§ **Task statement**
Output range, inclusive: from the line containing "September 2011" to the line containing "Proudly powered by WordPress.". Restate those lines from the data below word for word and only those.

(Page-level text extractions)
---------------
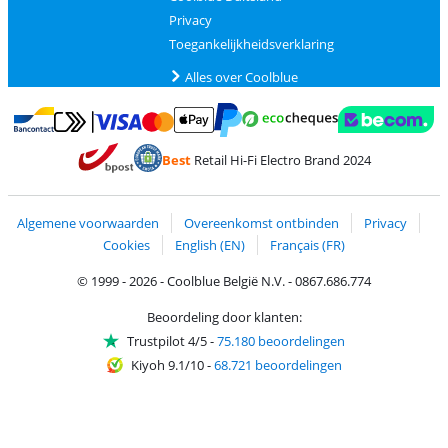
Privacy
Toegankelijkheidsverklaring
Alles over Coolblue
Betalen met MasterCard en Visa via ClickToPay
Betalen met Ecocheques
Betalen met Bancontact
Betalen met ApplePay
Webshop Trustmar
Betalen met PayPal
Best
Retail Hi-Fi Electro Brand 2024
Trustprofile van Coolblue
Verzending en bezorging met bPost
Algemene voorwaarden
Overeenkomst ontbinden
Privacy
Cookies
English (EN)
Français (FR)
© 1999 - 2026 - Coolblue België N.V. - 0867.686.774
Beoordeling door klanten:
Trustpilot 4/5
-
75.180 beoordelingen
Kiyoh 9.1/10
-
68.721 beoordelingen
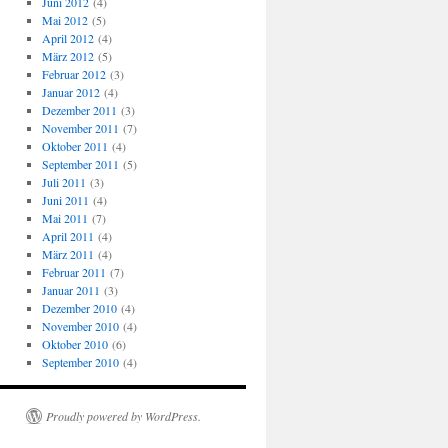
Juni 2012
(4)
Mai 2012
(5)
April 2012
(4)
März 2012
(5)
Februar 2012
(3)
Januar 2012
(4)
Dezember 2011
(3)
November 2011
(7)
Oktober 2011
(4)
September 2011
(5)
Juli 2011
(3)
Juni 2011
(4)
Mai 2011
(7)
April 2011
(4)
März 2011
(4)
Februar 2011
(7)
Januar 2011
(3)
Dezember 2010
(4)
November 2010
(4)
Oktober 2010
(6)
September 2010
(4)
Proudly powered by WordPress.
---------------
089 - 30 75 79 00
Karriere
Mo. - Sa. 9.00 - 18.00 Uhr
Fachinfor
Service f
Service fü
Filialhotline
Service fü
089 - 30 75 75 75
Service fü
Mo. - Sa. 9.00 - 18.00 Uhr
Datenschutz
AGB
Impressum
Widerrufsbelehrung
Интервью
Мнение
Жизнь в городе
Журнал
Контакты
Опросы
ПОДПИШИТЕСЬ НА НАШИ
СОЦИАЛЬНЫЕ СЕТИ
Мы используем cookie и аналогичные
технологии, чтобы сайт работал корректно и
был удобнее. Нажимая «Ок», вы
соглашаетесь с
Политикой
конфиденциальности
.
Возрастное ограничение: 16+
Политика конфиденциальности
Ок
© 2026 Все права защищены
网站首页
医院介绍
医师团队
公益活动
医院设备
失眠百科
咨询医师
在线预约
---------------
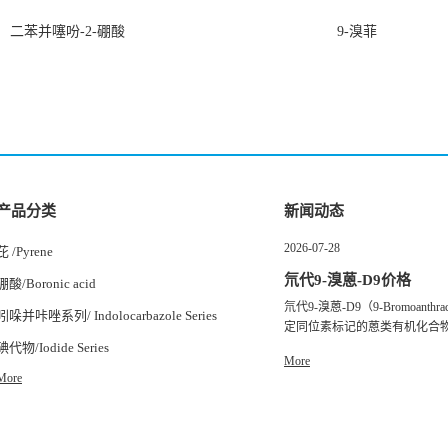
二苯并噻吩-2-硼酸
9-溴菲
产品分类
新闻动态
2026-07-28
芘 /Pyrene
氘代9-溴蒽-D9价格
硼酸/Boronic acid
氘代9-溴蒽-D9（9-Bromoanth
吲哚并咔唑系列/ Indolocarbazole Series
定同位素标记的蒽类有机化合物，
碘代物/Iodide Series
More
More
---------------
§ **Written answer**
September 2011
(5)
Juli 2011
(3)
Juni 2011
(4)
Mai 2011
(7)
April 2011
(4)
März 2011
(4)
Februar 2011
(7)
Januar 2011
(3)
Dezember 2010
(4)
November 2010
(4)
Oktober 2010
(6)
September 2010
(4)
Proudly powered by WordPress.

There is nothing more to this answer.